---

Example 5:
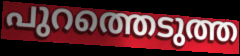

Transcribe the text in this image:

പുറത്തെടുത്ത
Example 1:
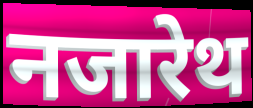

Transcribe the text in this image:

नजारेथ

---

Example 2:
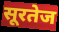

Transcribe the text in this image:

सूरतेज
===============
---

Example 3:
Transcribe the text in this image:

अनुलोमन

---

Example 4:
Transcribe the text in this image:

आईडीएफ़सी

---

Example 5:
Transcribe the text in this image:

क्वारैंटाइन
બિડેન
===============
Copy out every line above that contains the string "Example". Case matters.

Example 5:
Example 1:
Example 2:
Example 3:
Example 4:
Example 5:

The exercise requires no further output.